------ Dataset records

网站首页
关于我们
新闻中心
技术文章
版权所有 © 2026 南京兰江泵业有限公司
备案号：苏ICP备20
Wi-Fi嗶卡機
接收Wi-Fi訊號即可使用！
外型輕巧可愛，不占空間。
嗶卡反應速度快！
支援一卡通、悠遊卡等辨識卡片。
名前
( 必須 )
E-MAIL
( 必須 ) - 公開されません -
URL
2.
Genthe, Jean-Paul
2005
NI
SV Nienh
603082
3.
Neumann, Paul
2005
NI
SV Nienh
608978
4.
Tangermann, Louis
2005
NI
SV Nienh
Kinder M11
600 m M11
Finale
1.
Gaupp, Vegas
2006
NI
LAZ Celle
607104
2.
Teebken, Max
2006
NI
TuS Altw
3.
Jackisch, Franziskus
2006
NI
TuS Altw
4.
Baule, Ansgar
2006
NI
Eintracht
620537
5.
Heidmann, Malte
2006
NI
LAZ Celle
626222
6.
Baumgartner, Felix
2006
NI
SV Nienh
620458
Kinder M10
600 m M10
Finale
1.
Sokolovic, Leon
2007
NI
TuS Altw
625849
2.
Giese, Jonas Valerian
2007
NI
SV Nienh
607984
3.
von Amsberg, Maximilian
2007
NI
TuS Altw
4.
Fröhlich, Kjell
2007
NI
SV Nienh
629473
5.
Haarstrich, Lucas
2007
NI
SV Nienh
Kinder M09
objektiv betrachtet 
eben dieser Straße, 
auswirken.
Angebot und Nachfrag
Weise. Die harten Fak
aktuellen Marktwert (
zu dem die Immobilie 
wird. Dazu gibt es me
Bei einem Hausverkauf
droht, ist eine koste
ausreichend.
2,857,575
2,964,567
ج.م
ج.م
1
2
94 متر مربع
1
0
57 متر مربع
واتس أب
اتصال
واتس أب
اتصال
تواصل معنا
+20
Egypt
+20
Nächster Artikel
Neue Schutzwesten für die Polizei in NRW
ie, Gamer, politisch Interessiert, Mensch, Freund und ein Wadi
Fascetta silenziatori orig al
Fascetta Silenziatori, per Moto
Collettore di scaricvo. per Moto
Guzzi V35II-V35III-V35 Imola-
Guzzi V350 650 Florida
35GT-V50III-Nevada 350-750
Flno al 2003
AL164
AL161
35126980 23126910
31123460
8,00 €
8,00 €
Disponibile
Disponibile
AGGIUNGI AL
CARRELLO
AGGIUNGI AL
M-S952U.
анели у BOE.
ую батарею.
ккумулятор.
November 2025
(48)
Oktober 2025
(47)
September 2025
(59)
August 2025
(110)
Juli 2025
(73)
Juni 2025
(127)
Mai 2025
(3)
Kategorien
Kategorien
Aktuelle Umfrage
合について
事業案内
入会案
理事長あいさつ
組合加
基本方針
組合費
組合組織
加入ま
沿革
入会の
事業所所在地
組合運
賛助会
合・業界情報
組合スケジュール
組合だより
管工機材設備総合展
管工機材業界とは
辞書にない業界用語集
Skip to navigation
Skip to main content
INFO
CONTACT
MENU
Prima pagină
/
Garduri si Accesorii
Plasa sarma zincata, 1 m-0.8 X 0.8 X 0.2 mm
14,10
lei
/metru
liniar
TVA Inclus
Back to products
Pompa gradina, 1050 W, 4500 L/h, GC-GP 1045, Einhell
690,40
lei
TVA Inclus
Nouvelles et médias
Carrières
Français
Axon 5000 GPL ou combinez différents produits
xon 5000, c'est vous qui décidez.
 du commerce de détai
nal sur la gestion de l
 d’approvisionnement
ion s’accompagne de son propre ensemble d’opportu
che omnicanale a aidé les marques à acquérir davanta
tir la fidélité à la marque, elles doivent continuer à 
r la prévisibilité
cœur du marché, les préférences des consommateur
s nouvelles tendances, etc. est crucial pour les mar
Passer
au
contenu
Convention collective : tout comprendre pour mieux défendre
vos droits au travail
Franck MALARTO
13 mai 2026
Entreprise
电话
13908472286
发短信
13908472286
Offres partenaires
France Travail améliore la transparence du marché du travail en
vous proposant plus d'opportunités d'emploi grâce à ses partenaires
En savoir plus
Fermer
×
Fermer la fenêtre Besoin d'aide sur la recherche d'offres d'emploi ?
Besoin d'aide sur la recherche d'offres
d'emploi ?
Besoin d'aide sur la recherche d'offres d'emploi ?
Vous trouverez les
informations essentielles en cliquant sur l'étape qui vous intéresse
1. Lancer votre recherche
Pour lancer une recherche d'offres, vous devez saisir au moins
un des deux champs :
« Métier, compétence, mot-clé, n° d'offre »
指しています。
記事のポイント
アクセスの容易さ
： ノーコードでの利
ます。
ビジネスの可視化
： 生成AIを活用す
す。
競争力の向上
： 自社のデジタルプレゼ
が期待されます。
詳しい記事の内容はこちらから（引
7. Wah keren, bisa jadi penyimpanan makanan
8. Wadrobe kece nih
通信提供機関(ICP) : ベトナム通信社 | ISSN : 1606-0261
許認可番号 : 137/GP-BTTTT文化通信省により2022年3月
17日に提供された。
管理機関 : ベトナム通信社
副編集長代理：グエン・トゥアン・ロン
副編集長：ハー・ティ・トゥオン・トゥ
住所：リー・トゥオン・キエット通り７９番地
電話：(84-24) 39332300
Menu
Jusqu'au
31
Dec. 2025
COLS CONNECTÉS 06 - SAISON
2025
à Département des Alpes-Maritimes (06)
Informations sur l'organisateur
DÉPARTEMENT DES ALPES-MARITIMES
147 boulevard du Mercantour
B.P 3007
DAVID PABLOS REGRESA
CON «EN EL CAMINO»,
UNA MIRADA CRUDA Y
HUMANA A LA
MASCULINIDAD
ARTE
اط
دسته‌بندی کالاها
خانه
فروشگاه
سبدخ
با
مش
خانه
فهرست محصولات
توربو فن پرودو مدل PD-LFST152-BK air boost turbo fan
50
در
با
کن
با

------------

> _Task to complete_: Type out the entire listing again, matching every line exactly.

> _Response to the task_:
网站首页
关于我们
新闻中心
技术文章
版权所有 © 2026 南京兰江泵业有限公司
备案号：苏ICP备20
Wi-Fi嗶卡機
接收Wi-Fi訊號即可使用！
外型輕巧可愛，不占空間。
嗶卡反應速度快！
支援一卡通、悠遊卡等辨識卡片。
名前
( 必須 )
E-MAIL
( 必須 ) - 公開されません -
URL
2.
Genthe, Jean-Paul
2005
NI
SV Nienh
603082
3.
Neumann, Paul
2005
NI
SV Nienh
608978
4.
Tangermann, Louis
2005
NI
SV Nienh
Kinder M11
600 m M11
Finale
1.
Gaupp, Vegas
2006
NI
LAZ Celle
607104
2.
Teebken, Max
2006
NI
TuS Altw
3.
Jackisch, Franziskus
2006
NI
TuS Altw
4.
Baule, Ansgar
2006
NI
Eintracht
620537
5.
Heidmann, Malte
2006
NI
LAZ Celle
626222
6.
Baumgartner, Felix
2006
NI
SV Nienh
620458
Kinder M10
600 m M10
Finale
1.
Sokolovic, Leon
2007
NI
TuS Altw
625849
2.
Giese, Jonas Valerian
2007
NI
SV Nienh
607984
3.
von Amsberg, Maximilian
2007
NI
TuS Altw
4.
Fröhlich, Kjell
2007
NI
SV Nienh
629473
5.
Haarstrich, Lucas
2007
NI
SV Nienh
Kinder M09
objektiv betrachtet 
eben dieser Straße, 
auswirken.
Angebot und Nachfrag
Weise. Die harten Fak
aktuellen Marktwert (
zu dem die Immobilie 
wird. Dazu gibt es me
Bei einem Hausverkauf
droht, ist eine koste
ausreichend.
2,857,575
2,964,567
ج.م
ج.م
1
2
94 متر مربع
1
0
57 متر مربع
واتس أب
اتصال
واتس أب
اتصال
تواصل معنا
+20
Egypt
+20
Nächster Artikel
Neue Schutzwesten für die Polizei in NRW
ie, Gamer, politisch Interessiert, Mensch, Freund und ein Wadi
Fascetta silenziatori orig al
Fascetta Silenziatori, per Moto
Collettore di scaricvo. per Moto
Guzzi V35II-V35III-V35 Imola-
Guzzi V350 650 Florida
35GT-V50III-Nevada 350-750
Flno al 2003
AL164
AL161
35126980 23126910
31123460
8,00 €
8,00 €
Disponibile
Disponibile
AGGIUNGI AL
CARRELLO
AGGIUNGI AL
M-S952U.
анели у BOE.
ую батарею.
ккумулятор.
November 2025
(48)
Oktober 2025
(47)
September 2025
(59)
August 2025
(110)
Juli 2025
(73)
Juni 2025
(127)
Mai 2025
(3)
Kategorien
Kategorien
Aktuelle Umfrage
合について
事業案内
入会案
理事長あいさつ
組合加
基本方針
組合費
組合組織
加入ま
沿革
入会の
事業所所在地
組合運
賛助会
合・業界情報
組合スケジュール
組合だより
管工機材設備総合展
管工機材業界とは
辞書にない業界用語集
Skip to navigation
Skip to main content
INFO
CONTACT
MENU
Prima pagină
/
Garduri si Accesorii
Plasa sarma zincata, 1 m-0.8 X 0.8 X 0.2 mm
14,10
lei
/metru
liniar
TVA Inclus
Back to products
Pompa gradina, 1050 W, 4500 L/h, GC-GP 1045, Einhell
690,40
lei
TVA Inclus
Nouvelles et médias
Carrières
Français
Axon 5000 GPL ou combinez différents produits
xon 5000, c'est vous qui décidez.
 du commerce de détai
nal sur la gestion de l
 d’approvisionnement
ion s’accompagne de son propre ensemble d’opportu
che omnicanale a aidé les marques à acquérir davanta
tir la fidélité à la marque, elles doivent continuer à 
r la prévisibilité
cœur du marché, les préférences des consommateur
s nouvelles tendances, etc. est crucial pour les mar
Passer
au
contenu
Convention collective : tout comprendre pour mieux défendre
vos droits au travail
Franck MALARTO
13 mai 2026
Entreprise
电话
13908472286
发短信
13908472286
Offres partenaires
France Travail améliore la transparence du marché du travail en
vous proposant plus d'opportunités d'emploi grâce à ses partenaires
En savoir plus
Fermer
×
Fermer la fenêtre Besoin d'aide sur la recherche d'offres d'emploi ?
Besoin d'aide sur la recherche d'offres
d'emploi ?
Besoin d'aide sur la recherche d'offres d'emploi ?
Vous trouverez les
informations essentielles en cliquant sur l'étape qui vous intéresse
1. Lancer votre recherche
Pour lancer une recherche d'offres, vous devez saisir au moins
un des deux champs :
« Métier, compétence, mot-clé, n° d'offre »
指しています。
記事のポイント
アクセスの容易さ
： ノーコードでの利
ます。
ビジネスの可視化
： 生成AIを活用す
す。
競争力の向上
： 自社のデジタルプレゼ
が期待されます。
詳しい記事の内容はこちらから（引
7. Wah keren, bisa jadi penyimpanan makanan
8. Wadrobe kece nih
通信提供機関(ICP) : ベトナム通信社 | ISSN : 1606-0261
許認可番号 : 137/GP-BTTTT文化通信省により2022年3月
17日に提供された。
管理機関 : ベトナム通信社
副編集長代理：グエン・トゥアン・ロン
副編集長：ハー・ティ・トゥオン・トゥ
住所：リー・トゥオン・キエット通り７９番地
電話：(84-24) 39332300
Menu
Jusqu'au
31
Dec. 2025
COLS CONNECTÉS 06 - SAISON
2025
à Département des Alpes-Maritimes (06)
Informations sur l'organisateur
DÉPARTEMENT DES ALPES-MARITIMES
147 boulevard du Mercantour
B.P 3007
DAVID PABLOS REGRESA
CON «EN EL CAMINO»,
UNA MIRADA CRUDA Y
HUMANA A LA
MASCULINIDAD
ARTE
اط
دسته‌بندی کالاها
خانه
فروشگاه
سبدخ
با
مش
خانه
فهرست محصولات
توربو فن پرودو مدل PD-LFST152-BK air boost turbo fan
50
در
با
کن
با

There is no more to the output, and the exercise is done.